Please restate, word for word, the lines below that begin at the one with "1012, 991, 1041)." and end at the one with "#1 metal plate [607,337,698,430]". Leave out all other lines.
☆ ☆ ☆ ☆ ☆ ☆ ☆
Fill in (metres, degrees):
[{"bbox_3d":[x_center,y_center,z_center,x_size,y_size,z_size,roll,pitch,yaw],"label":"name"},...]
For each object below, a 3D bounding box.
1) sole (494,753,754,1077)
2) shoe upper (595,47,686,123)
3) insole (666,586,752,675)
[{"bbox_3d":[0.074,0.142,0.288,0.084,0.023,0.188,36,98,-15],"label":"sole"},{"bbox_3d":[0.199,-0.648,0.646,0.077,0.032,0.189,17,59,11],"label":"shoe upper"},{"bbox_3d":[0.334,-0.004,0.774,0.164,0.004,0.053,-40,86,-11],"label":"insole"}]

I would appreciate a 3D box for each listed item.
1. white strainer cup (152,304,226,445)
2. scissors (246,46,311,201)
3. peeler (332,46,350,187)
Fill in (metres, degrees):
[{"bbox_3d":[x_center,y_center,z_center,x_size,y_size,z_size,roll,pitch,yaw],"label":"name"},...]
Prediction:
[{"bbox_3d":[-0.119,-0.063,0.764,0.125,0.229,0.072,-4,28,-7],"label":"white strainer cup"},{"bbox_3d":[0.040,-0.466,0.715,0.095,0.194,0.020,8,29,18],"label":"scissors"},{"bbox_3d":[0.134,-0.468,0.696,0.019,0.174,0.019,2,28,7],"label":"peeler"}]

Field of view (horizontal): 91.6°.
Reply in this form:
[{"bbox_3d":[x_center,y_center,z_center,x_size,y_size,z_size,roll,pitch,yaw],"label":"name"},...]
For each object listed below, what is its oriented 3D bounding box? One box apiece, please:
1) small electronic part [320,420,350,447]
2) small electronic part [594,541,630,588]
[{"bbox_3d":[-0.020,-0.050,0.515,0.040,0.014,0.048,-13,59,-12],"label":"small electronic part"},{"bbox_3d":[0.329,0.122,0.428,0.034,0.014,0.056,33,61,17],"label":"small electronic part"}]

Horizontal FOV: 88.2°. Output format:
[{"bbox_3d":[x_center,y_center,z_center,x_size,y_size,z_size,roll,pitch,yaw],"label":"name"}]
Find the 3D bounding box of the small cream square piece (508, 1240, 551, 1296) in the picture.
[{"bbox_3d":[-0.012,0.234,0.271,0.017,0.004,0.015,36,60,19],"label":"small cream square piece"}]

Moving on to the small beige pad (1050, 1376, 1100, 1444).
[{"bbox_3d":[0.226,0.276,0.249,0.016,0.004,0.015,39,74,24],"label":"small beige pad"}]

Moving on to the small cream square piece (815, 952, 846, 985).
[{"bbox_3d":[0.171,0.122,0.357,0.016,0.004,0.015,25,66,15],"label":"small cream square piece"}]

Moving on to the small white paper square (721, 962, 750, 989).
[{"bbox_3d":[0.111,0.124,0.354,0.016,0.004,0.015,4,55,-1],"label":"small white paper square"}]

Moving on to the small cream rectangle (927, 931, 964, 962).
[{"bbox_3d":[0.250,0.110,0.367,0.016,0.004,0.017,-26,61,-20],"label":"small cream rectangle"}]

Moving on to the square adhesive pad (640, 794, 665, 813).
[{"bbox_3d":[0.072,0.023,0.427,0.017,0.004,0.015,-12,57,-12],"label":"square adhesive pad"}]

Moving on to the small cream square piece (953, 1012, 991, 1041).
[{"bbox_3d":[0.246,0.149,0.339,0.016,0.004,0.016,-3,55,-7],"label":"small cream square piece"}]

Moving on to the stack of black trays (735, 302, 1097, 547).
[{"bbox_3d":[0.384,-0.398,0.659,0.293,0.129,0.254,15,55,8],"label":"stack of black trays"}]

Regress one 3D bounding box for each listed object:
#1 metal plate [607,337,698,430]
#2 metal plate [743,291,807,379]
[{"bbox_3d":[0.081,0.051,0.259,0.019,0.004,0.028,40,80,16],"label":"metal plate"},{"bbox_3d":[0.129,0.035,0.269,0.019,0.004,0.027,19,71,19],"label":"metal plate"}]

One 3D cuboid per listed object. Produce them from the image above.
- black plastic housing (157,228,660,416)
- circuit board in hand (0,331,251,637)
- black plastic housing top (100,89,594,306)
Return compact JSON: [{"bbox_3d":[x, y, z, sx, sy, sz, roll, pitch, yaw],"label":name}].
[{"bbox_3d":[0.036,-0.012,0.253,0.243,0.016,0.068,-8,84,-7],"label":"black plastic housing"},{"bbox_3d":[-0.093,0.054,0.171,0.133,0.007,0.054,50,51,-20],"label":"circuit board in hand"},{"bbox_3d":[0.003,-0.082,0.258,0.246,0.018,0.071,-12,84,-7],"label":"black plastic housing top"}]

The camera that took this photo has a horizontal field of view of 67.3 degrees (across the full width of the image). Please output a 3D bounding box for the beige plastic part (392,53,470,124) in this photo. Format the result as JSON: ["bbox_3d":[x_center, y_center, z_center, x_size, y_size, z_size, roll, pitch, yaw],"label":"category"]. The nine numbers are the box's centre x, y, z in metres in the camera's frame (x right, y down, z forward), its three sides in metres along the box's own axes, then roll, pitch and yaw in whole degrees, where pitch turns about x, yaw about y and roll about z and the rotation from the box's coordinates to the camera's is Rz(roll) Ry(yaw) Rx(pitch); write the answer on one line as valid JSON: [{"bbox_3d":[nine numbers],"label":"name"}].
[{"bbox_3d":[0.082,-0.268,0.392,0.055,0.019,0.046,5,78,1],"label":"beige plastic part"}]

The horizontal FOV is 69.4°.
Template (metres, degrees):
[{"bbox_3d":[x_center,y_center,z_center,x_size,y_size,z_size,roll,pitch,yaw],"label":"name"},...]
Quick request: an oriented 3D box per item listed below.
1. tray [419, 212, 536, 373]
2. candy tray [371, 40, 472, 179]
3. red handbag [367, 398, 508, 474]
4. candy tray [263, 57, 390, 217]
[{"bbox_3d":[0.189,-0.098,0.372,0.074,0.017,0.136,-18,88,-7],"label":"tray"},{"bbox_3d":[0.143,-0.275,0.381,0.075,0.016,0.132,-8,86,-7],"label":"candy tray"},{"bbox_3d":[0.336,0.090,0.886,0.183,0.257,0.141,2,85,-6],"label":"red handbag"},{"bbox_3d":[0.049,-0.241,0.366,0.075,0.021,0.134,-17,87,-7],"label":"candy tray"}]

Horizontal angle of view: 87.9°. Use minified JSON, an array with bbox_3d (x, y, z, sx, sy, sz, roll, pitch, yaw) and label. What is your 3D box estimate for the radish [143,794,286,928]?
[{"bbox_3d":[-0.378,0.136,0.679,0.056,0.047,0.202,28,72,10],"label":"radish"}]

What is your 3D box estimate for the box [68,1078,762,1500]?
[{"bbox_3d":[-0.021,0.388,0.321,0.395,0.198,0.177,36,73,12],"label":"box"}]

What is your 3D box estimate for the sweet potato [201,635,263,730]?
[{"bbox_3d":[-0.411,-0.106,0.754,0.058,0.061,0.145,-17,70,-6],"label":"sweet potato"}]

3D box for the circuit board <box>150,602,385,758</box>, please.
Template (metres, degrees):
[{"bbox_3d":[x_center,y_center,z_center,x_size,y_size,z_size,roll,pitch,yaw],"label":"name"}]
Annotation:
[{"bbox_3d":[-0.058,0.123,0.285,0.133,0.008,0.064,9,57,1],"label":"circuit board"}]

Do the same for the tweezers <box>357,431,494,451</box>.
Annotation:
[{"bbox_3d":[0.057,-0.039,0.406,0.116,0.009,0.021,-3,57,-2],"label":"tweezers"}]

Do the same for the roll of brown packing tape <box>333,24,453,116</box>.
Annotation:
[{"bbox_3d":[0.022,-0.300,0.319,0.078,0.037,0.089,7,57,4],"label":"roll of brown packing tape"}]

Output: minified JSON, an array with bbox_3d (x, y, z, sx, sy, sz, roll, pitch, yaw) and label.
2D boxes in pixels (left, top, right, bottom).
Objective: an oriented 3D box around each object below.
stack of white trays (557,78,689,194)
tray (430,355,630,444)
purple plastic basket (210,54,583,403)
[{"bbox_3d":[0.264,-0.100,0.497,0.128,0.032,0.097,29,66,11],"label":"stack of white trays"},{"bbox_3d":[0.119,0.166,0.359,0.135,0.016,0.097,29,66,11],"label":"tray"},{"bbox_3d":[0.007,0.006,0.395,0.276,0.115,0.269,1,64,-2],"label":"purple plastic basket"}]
☆ ☆ ☆ ☆ ☆ ☆ ☆
* FINAL ANSWER:
Moving on to the small cream square piece (953, 1012, 991, 1041).
[{"bbox_3d":[0.246,0.149,0.339,0.016,0.004,0.016,-3,55,-7],"label":"small cream square piece"}]

Moving on to the stack of black trays (735, 302, 1097, 547).
[{"bbox_3d":[0.384,-0.398,0.659,0.293,0.129,0.254,15,55,8],"label":"stack of black trays"}]

Regress one 3D bounding box for each listed object:
#1 metal plate [607,337,698,430]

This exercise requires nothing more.